Meatless Monday: Quinoa Tabbouleh Salad

Tabbouleh is a grain- and vegetable-based salad traditionally made with bulgur wheat. In this recipe, quinoa takes the place of traditional wheat bulgur. Substituting the bulgur with quinoa makes this salad even more nutritious (and delicious). Tabbouleh can be served as a main dish or it can be served as a side dish.

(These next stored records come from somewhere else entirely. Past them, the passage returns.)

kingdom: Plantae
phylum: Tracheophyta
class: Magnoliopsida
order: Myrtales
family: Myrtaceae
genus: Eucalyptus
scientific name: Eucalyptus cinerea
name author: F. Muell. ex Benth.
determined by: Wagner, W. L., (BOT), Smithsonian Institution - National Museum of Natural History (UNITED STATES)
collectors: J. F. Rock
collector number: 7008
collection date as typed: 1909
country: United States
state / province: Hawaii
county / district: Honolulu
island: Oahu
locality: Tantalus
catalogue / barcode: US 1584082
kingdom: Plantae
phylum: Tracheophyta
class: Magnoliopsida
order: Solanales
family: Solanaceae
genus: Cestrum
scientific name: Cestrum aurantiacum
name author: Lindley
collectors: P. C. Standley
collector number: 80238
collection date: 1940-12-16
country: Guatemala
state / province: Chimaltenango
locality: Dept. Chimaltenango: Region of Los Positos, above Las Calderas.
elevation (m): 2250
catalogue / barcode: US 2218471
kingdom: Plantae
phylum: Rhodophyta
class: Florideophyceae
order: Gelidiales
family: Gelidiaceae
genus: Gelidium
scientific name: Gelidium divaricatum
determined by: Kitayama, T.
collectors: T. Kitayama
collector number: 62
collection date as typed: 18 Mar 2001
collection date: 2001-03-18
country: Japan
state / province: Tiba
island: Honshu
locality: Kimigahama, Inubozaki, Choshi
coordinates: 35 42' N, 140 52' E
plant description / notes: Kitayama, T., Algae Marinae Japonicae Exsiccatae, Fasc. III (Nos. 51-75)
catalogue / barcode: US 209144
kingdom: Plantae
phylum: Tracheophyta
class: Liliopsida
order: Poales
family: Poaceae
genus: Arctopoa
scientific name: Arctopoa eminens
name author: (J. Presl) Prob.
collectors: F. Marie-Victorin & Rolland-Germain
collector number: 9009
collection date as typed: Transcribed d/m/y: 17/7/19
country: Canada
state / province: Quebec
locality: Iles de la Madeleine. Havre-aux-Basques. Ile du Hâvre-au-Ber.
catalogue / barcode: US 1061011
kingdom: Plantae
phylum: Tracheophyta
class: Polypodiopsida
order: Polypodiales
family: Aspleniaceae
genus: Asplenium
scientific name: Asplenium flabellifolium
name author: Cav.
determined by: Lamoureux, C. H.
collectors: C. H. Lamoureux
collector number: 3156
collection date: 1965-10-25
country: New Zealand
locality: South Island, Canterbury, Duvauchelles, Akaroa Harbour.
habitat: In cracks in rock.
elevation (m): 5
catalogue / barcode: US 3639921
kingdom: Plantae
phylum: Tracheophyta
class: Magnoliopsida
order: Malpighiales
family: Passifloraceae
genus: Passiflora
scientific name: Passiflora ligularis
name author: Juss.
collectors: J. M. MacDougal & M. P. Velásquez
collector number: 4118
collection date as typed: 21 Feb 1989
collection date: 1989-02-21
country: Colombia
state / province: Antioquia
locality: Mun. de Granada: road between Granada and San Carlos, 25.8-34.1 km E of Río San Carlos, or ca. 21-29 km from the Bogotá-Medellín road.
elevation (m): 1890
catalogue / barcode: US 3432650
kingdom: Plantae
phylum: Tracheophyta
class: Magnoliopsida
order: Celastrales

Ingredient Spotlight: Quinoa

20140622-215001-78601118.jpgQuinoa is a South American superfood that has been cultivated for thousands of years. Technically a seed, it’s often used like a grain in cooking because if it’s nutty, chewy texture and easy preparation. This gluten-free seed is extra special to vegans because quinoa is a complete protein, meaning that it contains all essential amino acids needed to build muscle. It’s also an excellent source of magnesium, iron and dietary fiber.

Now for the recipe…

Quinoa Tabbouleh Salad
5 servings (serving size: 1 cup)

1 3/4 cups water
1 cup uncooked quinoa
1/2 cup coarsely chopped seeded tomato
1/2 cup chopped fresh parsley
1/4 cup raisins
1/4 cup chopped cucumber
1/4 cup fresh lemon juice
2 tablespoons chopped green onions
1 tablespoon extra-virgin olive oil
2 teaspoons minced fresh onion
1/2 teaspoon Himalayan sea salt
1/4 teaspoon freshly ground black pepper

1. Combine water and quinoa in a medium saucepan; bring to a boil.
2. Cover, reduce heat, and simmer 20 minutes or until liquid is absorbed.
3. Remove from heat; fluff with a fork.
4. Stir in tomato and remaining ingredients.
5. Cover and let stand 1 hour.
6. Serve chilled or at room temperature.